A quick guide to types in functional programming

Clearing up the confusion about union, tagged unions, and algebraic data types in functional programming.

Image by:

Opensource.com

Functional programming is taking off, but there appears to be some misunderstanding about the theoretical background of its types. Many programmers incorrectly name types and create confusion around simple ideas. To clarify, let's look at the differences between union, tagged unions, and algebraic data types.
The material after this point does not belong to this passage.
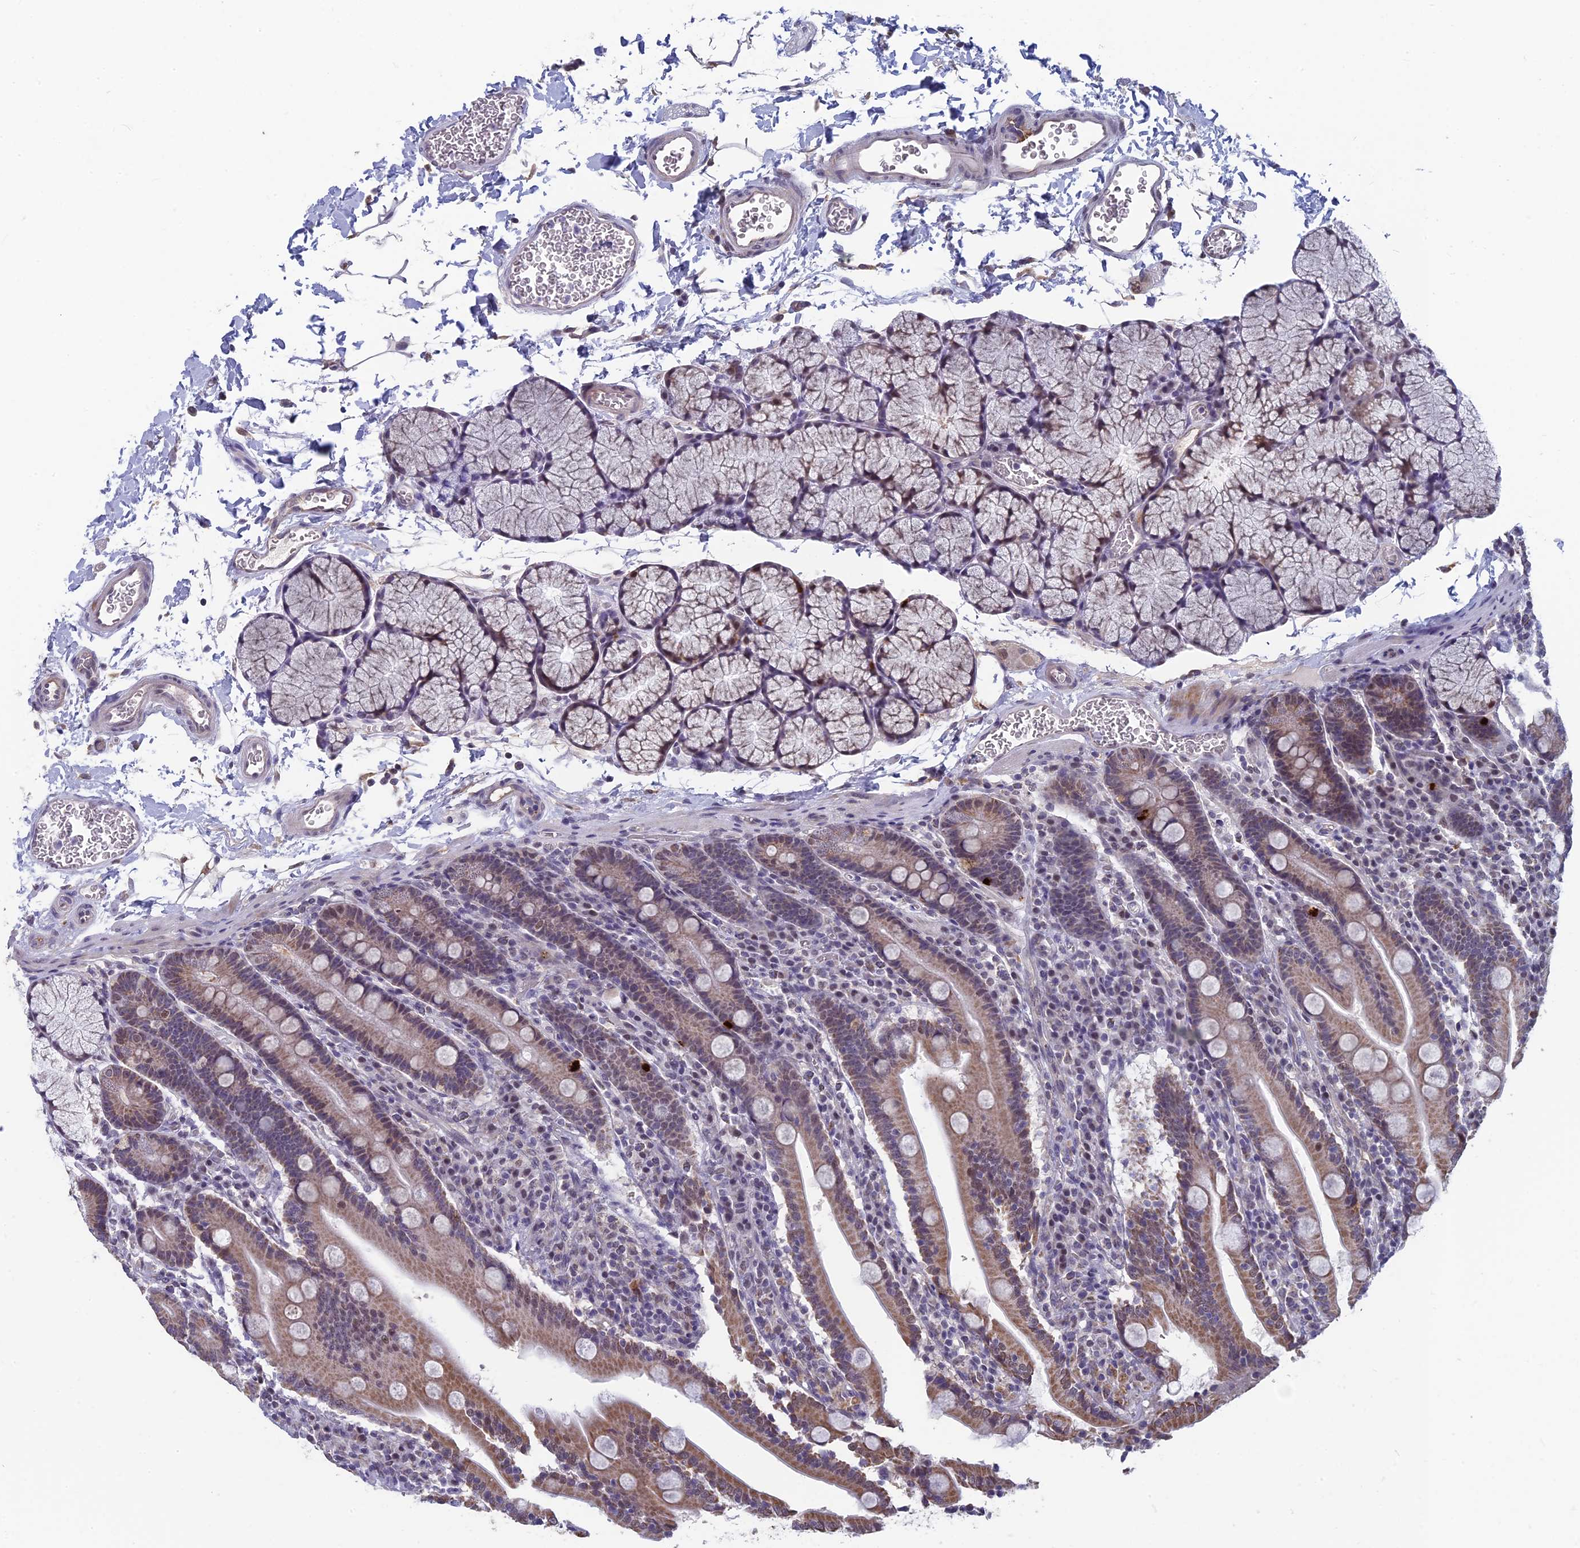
{"staining": {"intensity": "moderate", "quantity": "25%-75%", "location": "cytoplasmic/membranous,nuclear"}, "tissue": "duodenum", "cell_type": "Glandular cells", "image_type": "normal", "snomed": [{"axis": "morphology", "description": "Normal tissue, NOS"}, {"axis": "topography", "description": "Duodenum"}], "caption": "Immunohistochemical staining of unremarkable human duodenum reveals medium levels of moderate cytoplasmic/membranous,nuclear staining in approximately 25%-75% of glandular cells.", "gene": "MT", "patient": {"sex": "male", "age": 35}}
Algebraic data types (ADTs) are defined in terms of product and sum types. Sum types (also called tagged unions) are a refinement of union types. Let's explore their differences:

Union types encode values under the same allocated memory. The most basic example I can think of is the union keyword in C. The example below allocates the biggest type contained in the union. This makes it possible that both values could be there—but not at the same time. If you need to know which value is available at any time, you need to use a field in a struct to keep track of the type at runtime.

union {
  int i; 
  void *p;
}

A tagged union saves some runtime information to determine which element from the union exists. Tagged union/sum types are a refinement of union types; the constructor adds some extra information in the tag so that you can easily pattern match on it. Haskell does this really elegantly:

data TrafficLight = Red | Yellow | Green

In this example, TrafficLight represents the type constructor, and only one of the three data values can exist at any given point. The symbol | expresses the idea of a logical or operator. The following code shows how to create and pattern match on the TrafficLight type:

msgTrafficLight colour =
  case colour of
     Red    -> "you should stop"
     Yellow -> "rush before it turns red"
     Green  -> "you can pass"

Before we get into algebraic data types, let's take a look at product types, which are necessary for understanding ADTs.

Product types are your normal pairs and tuples, e.g., (1, "Hello") in Haskell with type (Int, String), where both types, Int and String, are expected. Another way to define your product types is using record types, which basically are tuples with named labels. For instance, if we define the previous tuple as:

data Person = {age :: Int, name :: String}

creating a person is as simple as Person 31 "Kiko Fernandez" or using record syntax Person {name = "Kiko Fernandez", age = 31}.

If we generalize the idea of products inside tagged unions, then we can represent data values with a disjointed number of arguments and/or types in each branch of the sum type. The example below redefines TrafficLight with additional information, where two data values use the same type, a String, and the remaining data value uses the type constructor Options.

data Options = Rush | SlowDown
data TrafficLight = Red "Stop" | Green "Drive" | Yellow Options

If we further expand this generalization by adding type variables to type constructors, then we have defined the idea of algebraic data types! ADTs are important because they allow programmers to define composite types based on products and sum types.

One more final example: Our friend the Option type (known as Maybe type for Haskellers) can be encoded using plain ADTs:

data Maybe t = Nothing | Just t

Maybe t is a type constructor with a type variable, t, while Nothing and Just t are a tagged union where Just t uses the type variable from the type constructor.

I hope that this clarifies the definition and the usage of union, tagged unions, products, and algebraic data types. If you have questions, please post them in the comments.